Seven-time Major League Baseball All-Star Dick Allen has passed away at the age of 78. The baseball star played for the Los Angeles Dodgers, Chicago White Sox, St. Louis Cardinals, Oakland Athletics and Philadelphia Phillies during his 15-year career. Allen earned Rookie of the Year honors in 1964, Most Valuable Player honors in 1972 and seven MLB All-Star Game appearances.
"The Phillies are heartbroken over the passing today of our dear friend and co-worker, Dick Allen," the Phillies stated
"Dick will be remembered as not just one of the greatest and most popular players in our franchise's history, but also as a courageous warrior who had to overcome far too many obstacles to reach the level he did. Dick's iconic status will resonate for generations of baseball fans to come as one of the all-time greats to play America's pastime."
In addition to issuing a statement, the Phillies have decided to honor Allen by retiring his jersey. He will become the first player in the team's history to have his number retired without being inducted in to the Baseball Hall of Fame.

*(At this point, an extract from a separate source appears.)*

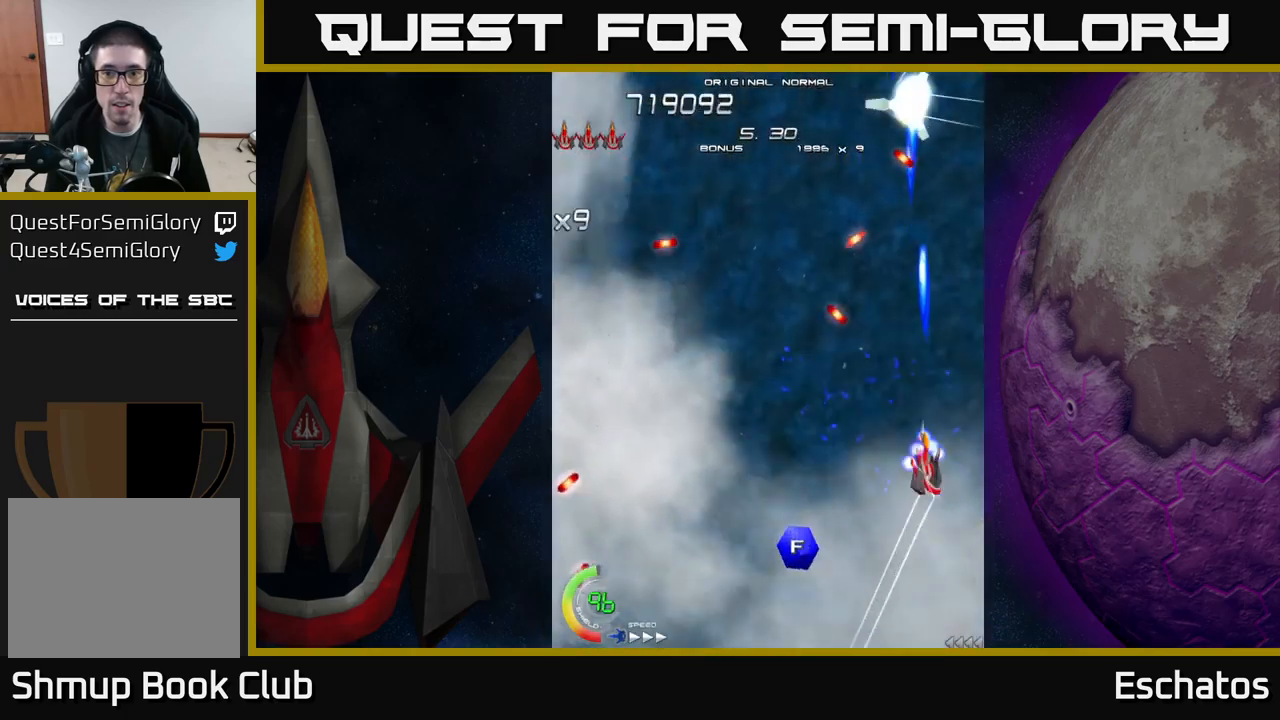
{"buttons": ["X", "DPAD_LEFT"], "left_stick": "center", "right_stick": "center", "events": [[33, "DPAD_LEFT", "down"], [117, "DPAD_LEFT", "up"], [150, "DPAD_RIGHT", "down"], [200, "DPAD_RIGHT", "up"], [267, "DPAD_LEFT", "down"], [450, "DPAD_DOWN", "up"]]}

"Dick was a sensitive Black man who refused to be treated as a second-class citizen. He played in front of home fans that were products of that racist era [with] racist teammates and different rules for whites and Blacks," his former teammate Mike Schmidt said.
"Fans threw stuff at him, and thus Dick wore a batting helmet throughout the whole game. They yelled degrading racial slurs. They dumped trash in his front yard at his home. In general, he was tormented, and it came from all directions. And Dick rebelled."
Schmidt has campaigned for Allen's induction into the Baseball Hall of Fame. The former American League MVP finished one vote shy of being inducted in 2014. He will have another shot at next year when the voting committee reconvenes.
Away from the field, Allen had a successful career as a musician. He leaves behind his wife, Willa, and will be reunited with his late daughter, Terri.